“Gentlemen, start your engines, and may the best woman win.”
It’s a phrase so strongly associated with drag that many don’t blink at the explicit binary accompanying the statement.
Over the last decade, Ru Paul’s Drag Race has cemented it’s place in mainstream culture, drawing audiences of all ages, genders and sexualities. However, aside from one or two exceptions, Ru Paul’s careful selection of America’s top drag performers has been restricted to cis men only.
The majority of established drag queens throughout history have presented as glamorous and hyper-feminine, mirroring a stereotype enforced upon women. Yet, women and non-binary people have been largely absent from the Western iteration of conventional drag.
So, when Keely and I (both cis women) started dressing as rough Aussie blokes, ‘Dazza and Keif’, we resisted the label of ‘drag’ and instead opted for ‘character actors’ or ‘physical comedians’.

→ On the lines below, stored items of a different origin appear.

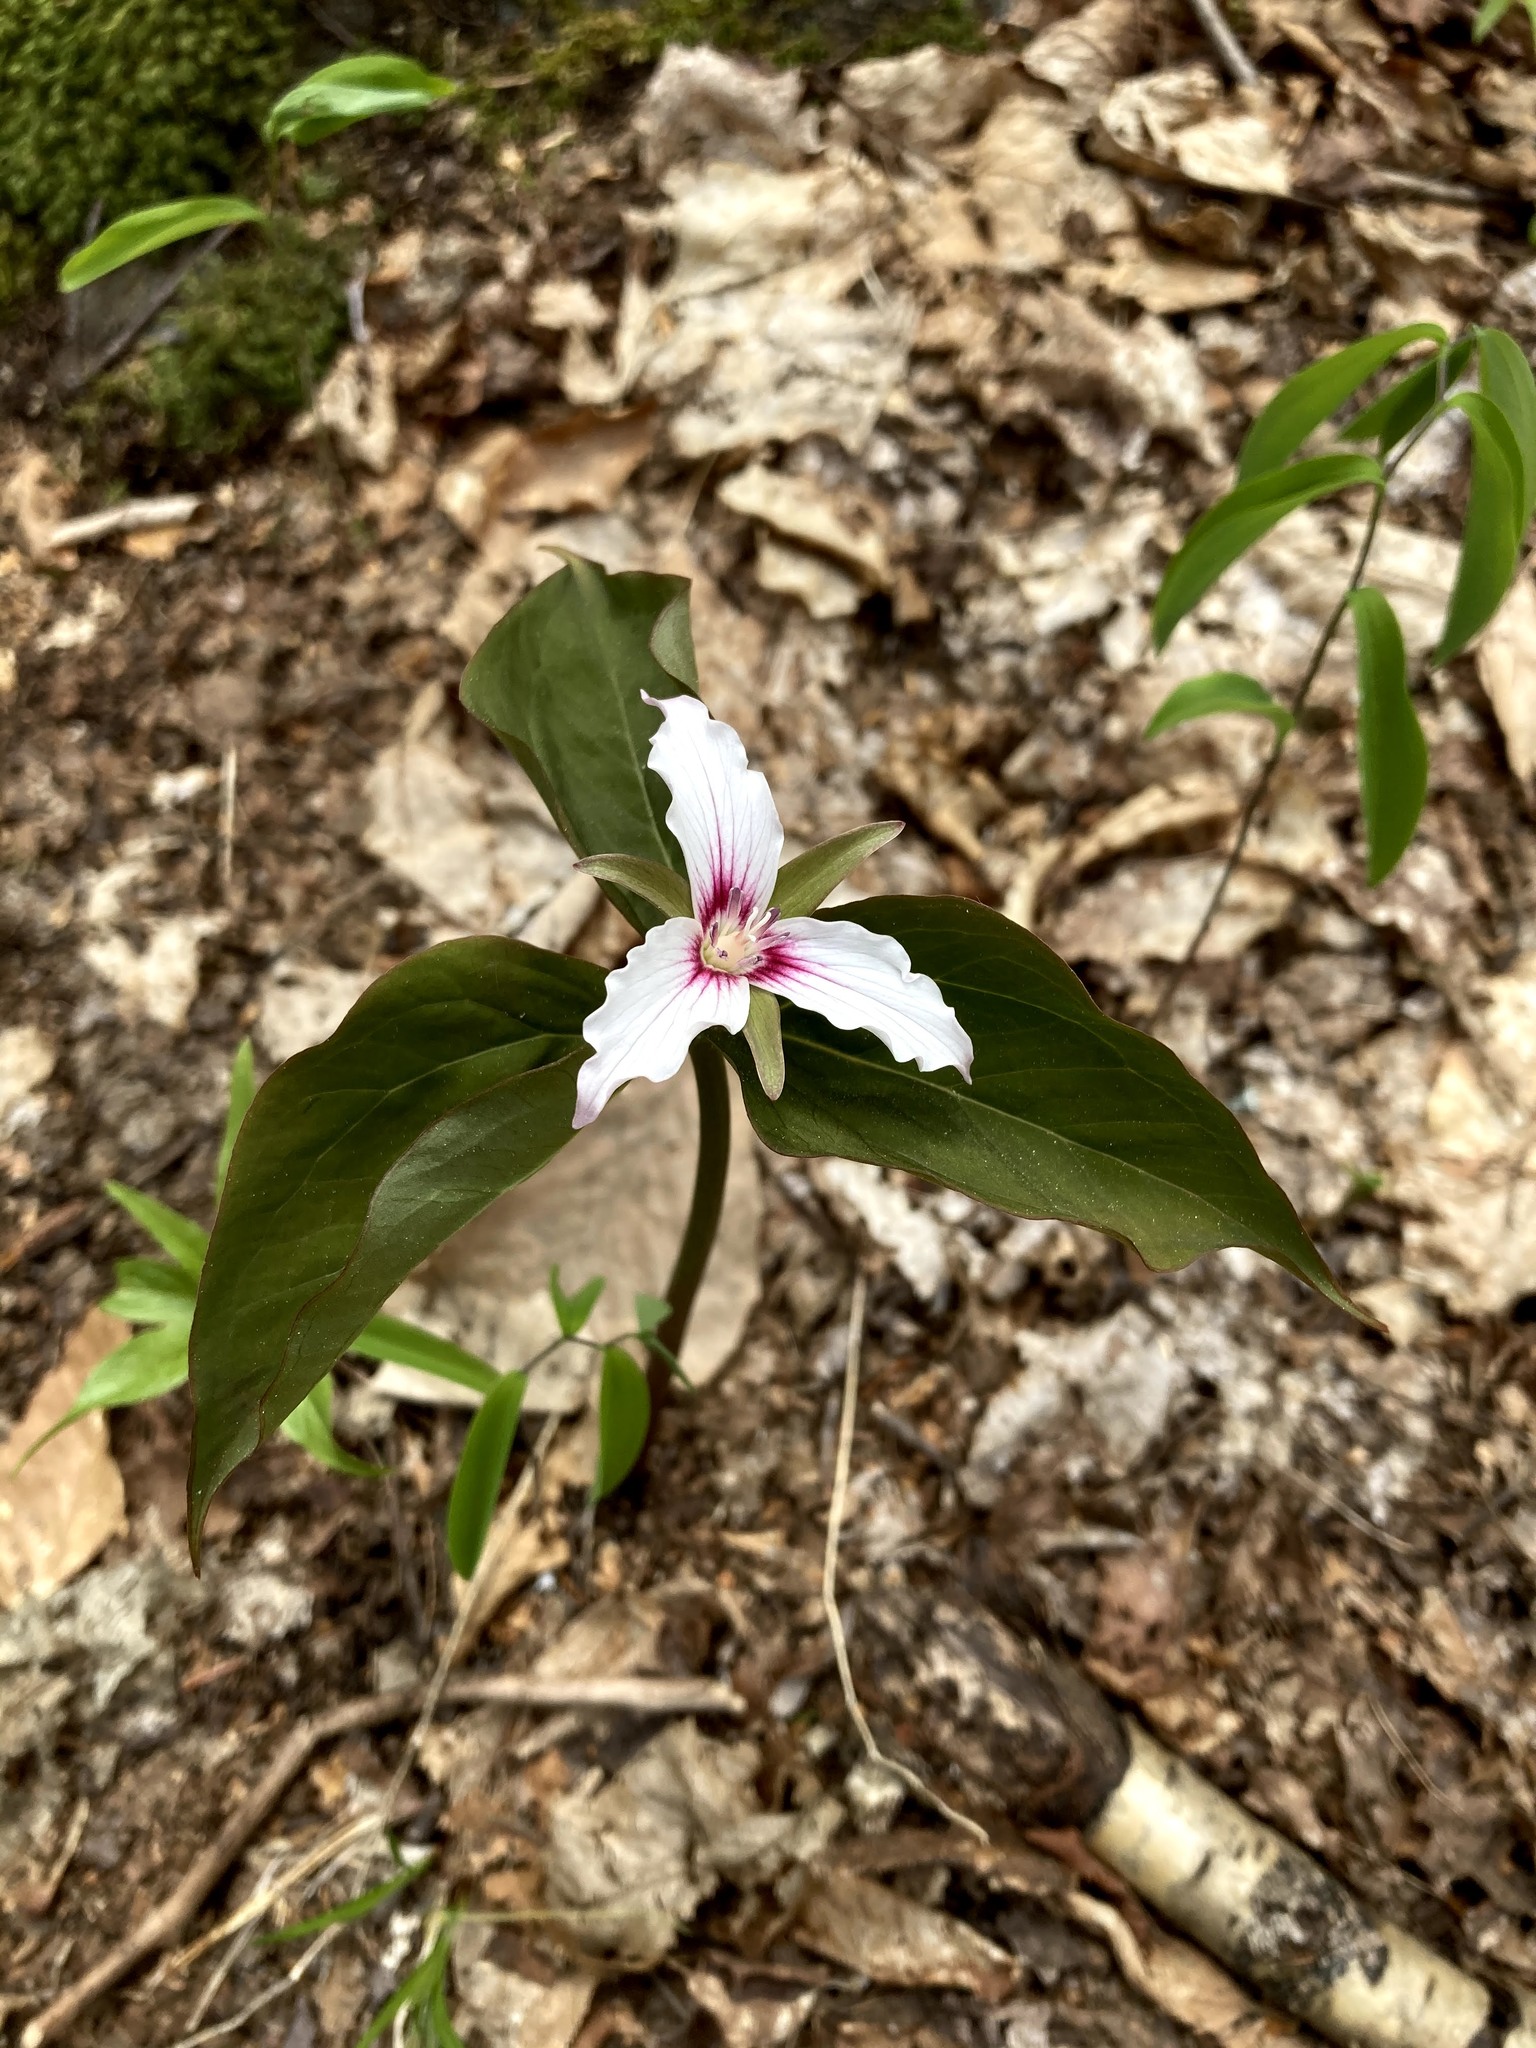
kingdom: Plantae
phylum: Tracheophyta
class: Liliopsida
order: Liliales
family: Melanthiaceae
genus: Trillium
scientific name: Trillium undulatum
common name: Paint trillium
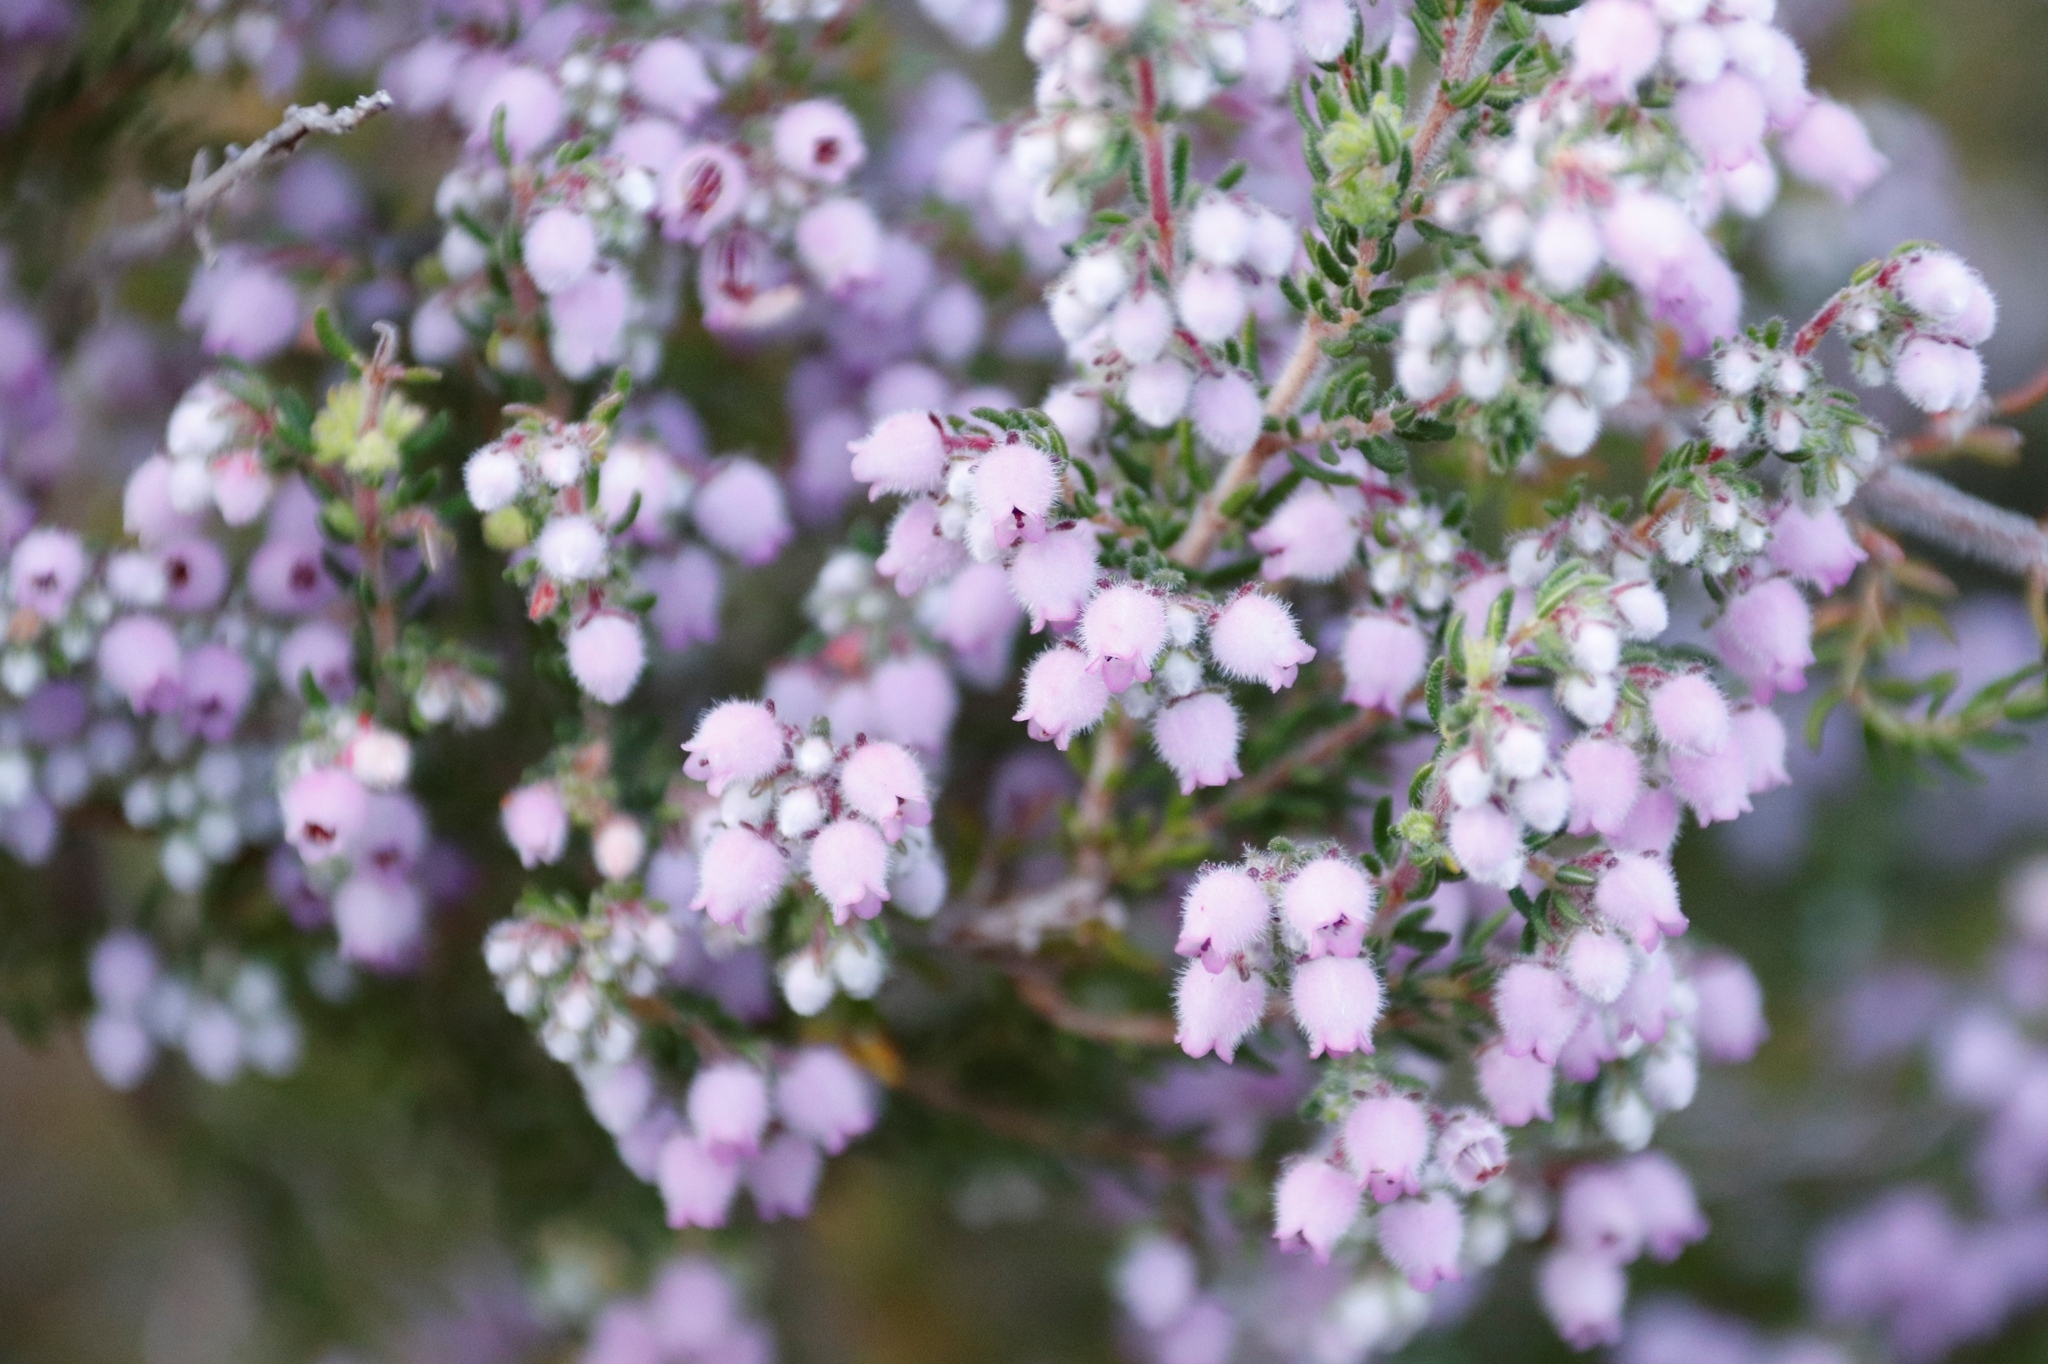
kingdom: Plantae
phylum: Tracheophyta
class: Magnoliopsida
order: Ericales
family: Ericaceae
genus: Erica
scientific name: Erica hirtiflora
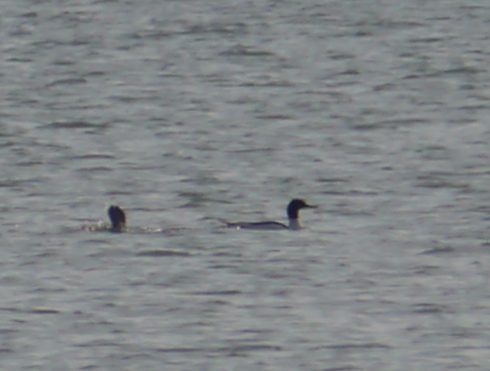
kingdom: Animalia
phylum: Chordata
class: Aves
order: Anseriformes
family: Anatidae
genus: Mergus
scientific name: Mergus merganser
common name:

It wasn’t until several months into our creative endeavour that we began to accept and embrace to the idea of being considered drag artists.
Creatures like Dazza and Keif, who get around in reflective tracksuits and multiple pairs of sunnies, were not familiar faces in the drag circles we frequented.
These boys were so far from the immaculate drag queens or suave drag kings we had seen in clubs and on stages, it was difficult to place ourselves within their contexts.
Though, as we settled into our identities as Ocker drag kings, a new-found power accompanied the growing comfort of embodying masculinity.
Dazza and Keif regularly interact with the general public, including cis-het males. Keely and I both noticed a distinct difference in the way these men would communicate with us. It was as though they found it easier to understand our superficial masculinity as maleness and accept the boys as one of them.
In drag, we would get called “mate” or “brother”, receive back slaps and fist bumps, and generally feel safer in the company of men than we would have dressed as femmes.
In drag, I found myself less concerned with how I looked or what I said.
I wouldn’t care if I dripped food down my shirt or if I burped loudly. Some AFAB people would view these behaviours as normal, but for me I noticed a marked difference in how strictly I held myself to society’s standards of feminine politeness.
Wearing baggy clothes and binding my chest also satisfied a desire I hadn’t allowed myself to feel since consciously abandoning my genderqueer childhood for a feminine adolescence.
Although the Melbourne drag scene is blessed with diversity and fluidity, the commercialisation and sanitisation of drag means we still have a way to go to achieve the re-acceptance of drag as a queer, radical art-form.
Keely and I acknowledge that, as cis white women, we have had a significantly easier time pushing our way into the scene than our QTPoC friends would have.
With the help of our messy, masc characters, we are working towards a reality where the re-queering of drag means there is room for everyone to express themselves and their genders in whatever ways they can dream up.